Ku described the Carrolls as “a family where no one’s really meeting or connecting—they’re interacting in a maybe complacent way, but they’ve sort of forgotten about connecting at all. And they’re all trying to communicate, but the frustration of it all [is apparent]. Relationships take effort, and if you don’t exert it, they just become stagnant, I think.
“They’re people who just coexist without ever really connecting. They just wander through their lives as individuals, bouncing from room to room. But there’s no moment where we really feel them come together until the very end.”
Both Carr and Ku enthused about the way their cast brought the material to life. They were amazed that Meat Loaf Aday accepted a part as a clerk at the motel where Kate and Bill hide from the glare of the media, but equally so at the attitude he brought to the role. “He was pitched to us,” Ku said, and Carr added, “We couldn’t believe Meat Loaf would want to play such a small role.” Ku continued, “It was a testament to his professionalism that he really didn’t want to be Meat Loaf, the rock star. He was really there to be an actor, and such a collaborative actor.”
And while the role of Sam is small, it’s crucial, and both men felt that Gallner had nailed it. “We auditioned quite a few hot young, up-and-coming actors who really wanted to play that role—a role that kids don’t get too often,” Ku said. Carr added, “Kyle exploded off the audition tape in a way that we just both went, ‘That’s the guy. That’s Sam.’” Ku added, “He’s done a lot of horror films, and people tend to look down on actors in them—but you have to start somewhere. The kid is amazing.”

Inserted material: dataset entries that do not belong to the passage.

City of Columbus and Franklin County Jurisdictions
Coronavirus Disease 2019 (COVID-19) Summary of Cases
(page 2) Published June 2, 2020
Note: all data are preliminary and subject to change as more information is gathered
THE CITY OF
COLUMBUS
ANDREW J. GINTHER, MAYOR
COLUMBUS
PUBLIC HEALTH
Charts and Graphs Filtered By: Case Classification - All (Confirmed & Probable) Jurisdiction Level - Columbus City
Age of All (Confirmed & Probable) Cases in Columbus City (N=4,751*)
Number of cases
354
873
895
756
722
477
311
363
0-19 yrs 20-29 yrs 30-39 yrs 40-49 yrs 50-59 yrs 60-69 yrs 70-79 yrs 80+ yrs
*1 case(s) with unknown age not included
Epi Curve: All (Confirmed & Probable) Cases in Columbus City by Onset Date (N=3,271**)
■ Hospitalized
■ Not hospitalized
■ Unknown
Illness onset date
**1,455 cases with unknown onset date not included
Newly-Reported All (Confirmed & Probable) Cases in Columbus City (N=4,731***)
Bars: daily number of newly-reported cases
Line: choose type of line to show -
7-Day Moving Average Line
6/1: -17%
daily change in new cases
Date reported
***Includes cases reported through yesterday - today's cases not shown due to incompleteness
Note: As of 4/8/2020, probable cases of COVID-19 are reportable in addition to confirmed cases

But they reserved their highest praise for Bello and Sheen. “Maria was the very first person we ever thought of for the mother,” Carr said. Ku agreed, describing her as “a natural choice for this—one of the very first people we talked about for either of the roles. So the fact that she wound up in it is just amazing.”

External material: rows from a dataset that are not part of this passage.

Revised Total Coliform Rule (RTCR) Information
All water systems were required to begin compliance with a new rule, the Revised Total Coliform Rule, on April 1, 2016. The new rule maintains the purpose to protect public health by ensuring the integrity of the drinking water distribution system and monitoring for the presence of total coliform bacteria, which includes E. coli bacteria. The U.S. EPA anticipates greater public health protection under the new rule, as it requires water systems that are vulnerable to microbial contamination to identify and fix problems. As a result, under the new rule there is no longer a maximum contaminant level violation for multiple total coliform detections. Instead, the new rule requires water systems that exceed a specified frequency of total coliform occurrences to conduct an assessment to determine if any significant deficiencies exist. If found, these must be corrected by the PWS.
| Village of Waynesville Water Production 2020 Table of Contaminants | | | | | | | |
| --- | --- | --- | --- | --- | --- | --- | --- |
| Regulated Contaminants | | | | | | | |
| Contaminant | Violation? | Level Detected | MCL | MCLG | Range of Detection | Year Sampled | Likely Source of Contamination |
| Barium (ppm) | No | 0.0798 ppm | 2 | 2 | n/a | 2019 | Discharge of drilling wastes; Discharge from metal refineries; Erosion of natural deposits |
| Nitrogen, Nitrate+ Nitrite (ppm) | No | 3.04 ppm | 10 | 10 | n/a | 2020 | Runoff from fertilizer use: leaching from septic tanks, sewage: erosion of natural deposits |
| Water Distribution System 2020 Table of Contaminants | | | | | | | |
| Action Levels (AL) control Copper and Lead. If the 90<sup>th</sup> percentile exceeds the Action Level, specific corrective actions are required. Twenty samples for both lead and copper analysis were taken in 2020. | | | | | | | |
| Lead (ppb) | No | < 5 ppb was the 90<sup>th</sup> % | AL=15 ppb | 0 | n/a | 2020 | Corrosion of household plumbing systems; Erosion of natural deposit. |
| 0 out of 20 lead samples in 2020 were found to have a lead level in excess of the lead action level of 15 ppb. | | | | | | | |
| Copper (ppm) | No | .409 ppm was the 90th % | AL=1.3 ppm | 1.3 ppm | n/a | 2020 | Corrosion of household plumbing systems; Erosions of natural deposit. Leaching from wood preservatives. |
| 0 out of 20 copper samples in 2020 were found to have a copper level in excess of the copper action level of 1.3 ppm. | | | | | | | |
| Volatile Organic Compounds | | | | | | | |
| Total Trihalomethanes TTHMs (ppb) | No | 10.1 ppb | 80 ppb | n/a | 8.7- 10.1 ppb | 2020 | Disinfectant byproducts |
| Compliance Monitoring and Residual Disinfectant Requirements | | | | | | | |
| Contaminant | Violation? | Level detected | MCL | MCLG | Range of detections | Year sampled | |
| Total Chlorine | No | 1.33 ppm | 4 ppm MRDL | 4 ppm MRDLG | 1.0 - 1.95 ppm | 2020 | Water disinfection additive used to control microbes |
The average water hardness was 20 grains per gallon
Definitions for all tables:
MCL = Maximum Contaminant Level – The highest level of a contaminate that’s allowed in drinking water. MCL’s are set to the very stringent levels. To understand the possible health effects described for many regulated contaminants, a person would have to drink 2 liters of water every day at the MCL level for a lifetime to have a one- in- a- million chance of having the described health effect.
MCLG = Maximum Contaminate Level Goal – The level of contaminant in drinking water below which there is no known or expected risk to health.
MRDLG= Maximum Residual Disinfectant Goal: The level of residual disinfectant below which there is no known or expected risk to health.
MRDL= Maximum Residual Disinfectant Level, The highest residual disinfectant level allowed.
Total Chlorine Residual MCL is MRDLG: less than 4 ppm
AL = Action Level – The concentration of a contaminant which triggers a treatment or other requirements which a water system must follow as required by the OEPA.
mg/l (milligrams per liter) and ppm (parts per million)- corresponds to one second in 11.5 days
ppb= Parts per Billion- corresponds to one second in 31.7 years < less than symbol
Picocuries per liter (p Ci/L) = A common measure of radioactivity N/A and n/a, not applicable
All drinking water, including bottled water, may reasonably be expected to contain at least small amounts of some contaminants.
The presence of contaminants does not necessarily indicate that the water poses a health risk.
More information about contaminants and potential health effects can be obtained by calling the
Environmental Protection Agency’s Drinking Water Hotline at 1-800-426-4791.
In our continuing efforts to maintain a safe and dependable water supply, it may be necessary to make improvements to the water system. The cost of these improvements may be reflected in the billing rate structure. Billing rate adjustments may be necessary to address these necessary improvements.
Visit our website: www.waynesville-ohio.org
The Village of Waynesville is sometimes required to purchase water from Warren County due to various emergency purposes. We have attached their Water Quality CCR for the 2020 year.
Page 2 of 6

Of Sheen, Ku said, “Michael is just a phenomenal actor.” Carr added, “And he really got the character we were going for, in a very unselfish way. A lot of it is holding things in.”

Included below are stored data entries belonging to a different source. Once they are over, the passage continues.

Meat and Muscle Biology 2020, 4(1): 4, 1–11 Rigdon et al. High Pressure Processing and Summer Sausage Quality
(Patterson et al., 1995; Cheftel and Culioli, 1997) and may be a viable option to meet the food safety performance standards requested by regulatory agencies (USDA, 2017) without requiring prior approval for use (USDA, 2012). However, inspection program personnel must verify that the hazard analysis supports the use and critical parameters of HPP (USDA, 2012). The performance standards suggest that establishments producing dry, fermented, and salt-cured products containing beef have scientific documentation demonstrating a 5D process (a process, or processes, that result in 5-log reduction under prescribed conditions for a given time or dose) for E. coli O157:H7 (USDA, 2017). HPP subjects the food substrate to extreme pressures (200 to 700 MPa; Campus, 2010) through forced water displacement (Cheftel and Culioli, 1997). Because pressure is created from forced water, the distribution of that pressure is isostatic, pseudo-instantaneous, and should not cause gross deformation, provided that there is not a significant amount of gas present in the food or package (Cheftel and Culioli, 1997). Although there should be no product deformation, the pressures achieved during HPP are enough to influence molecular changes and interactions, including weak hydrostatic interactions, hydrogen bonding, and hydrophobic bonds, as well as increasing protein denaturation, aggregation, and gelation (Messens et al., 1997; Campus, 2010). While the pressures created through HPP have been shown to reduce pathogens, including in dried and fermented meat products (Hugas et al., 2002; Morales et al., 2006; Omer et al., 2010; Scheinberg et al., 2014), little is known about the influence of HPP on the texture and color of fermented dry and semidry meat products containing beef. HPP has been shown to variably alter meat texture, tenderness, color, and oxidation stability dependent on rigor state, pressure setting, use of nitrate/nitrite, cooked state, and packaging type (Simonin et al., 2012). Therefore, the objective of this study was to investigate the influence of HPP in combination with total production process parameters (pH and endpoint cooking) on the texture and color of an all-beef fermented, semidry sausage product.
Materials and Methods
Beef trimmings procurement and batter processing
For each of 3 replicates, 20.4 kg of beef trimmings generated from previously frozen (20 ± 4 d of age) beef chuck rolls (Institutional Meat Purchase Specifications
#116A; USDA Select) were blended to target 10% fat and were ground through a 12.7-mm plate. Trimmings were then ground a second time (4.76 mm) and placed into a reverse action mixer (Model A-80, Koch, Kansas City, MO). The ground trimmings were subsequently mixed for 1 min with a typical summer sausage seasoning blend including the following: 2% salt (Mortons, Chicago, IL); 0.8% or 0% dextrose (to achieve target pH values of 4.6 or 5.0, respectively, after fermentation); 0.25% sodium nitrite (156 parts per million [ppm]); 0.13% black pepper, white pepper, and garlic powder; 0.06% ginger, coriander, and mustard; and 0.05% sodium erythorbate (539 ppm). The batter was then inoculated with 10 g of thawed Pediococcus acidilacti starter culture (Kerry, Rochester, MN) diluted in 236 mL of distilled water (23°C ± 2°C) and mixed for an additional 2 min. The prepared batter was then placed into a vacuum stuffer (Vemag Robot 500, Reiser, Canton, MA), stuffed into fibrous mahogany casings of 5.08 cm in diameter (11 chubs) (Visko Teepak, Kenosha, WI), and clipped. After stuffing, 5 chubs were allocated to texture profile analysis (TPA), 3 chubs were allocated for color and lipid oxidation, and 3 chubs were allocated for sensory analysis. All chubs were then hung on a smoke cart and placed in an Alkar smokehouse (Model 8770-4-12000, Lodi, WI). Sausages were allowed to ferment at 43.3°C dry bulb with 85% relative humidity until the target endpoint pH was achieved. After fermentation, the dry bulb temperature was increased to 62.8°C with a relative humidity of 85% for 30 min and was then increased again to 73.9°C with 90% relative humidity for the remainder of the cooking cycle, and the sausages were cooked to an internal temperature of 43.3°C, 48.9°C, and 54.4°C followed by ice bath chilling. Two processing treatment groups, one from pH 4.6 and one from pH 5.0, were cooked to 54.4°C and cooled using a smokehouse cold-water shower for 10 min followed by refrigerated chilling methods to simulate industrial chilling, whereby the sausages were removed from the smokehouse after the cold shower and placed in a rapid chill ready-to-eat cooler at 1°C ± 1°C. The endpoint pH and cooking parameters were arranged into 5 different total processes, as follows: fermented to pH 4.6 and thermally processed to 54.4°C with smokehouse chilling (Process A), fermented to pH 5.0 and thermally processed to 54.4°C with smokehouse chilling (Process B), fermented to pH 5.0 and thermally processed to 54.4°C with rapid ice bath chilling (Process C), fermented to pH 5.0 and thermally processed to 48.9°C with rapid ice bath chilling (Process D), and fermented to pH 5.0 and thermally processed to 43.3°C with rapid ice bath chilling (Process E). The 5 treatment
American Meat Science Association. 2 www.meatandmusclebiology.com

Ku continued, “As an actor, it’s so hard to play still—it’s so difficult. Maria’s character Kate is a very outward character–that comes out in her lines. Bill comes out in his stillness, and for Michael to pull that off, I am in awe of him.”
Carr and Ku recalled shooting the climactic scene between Bello and Sheen—perhaps the film’s most powerful—in a motel room and being completely absorbed in the moment. “It was like seven takes, and it’s really a testament to what great professional actors these guys are that every take was so moving,” Carr recalled. “And they stuck to the script—that was incredible, to bring that kind of fury and emotion to a scene but also to remember your lines. It’s just mind-boggling to me. But every time I would get completely lost and sort of forget that I had anything to do with what they were saying. It just felt so natural. It was really emotional to see that happen, but I felt very detached from it at that point. It just felt like I was kind of a voyeur watching this very intimate, horrible conversation take place.”
“It’s true,” Ku added, “because after so much time, and I guess because it feels so real when they’re doing it, you forget that we actually wrote those words. It’s like they’re making them up on the spot because it’s so real, the way they’re reacting to each other. It’s a magical thing.”
“Beautiful Boy” is an Anchor Bay Films release.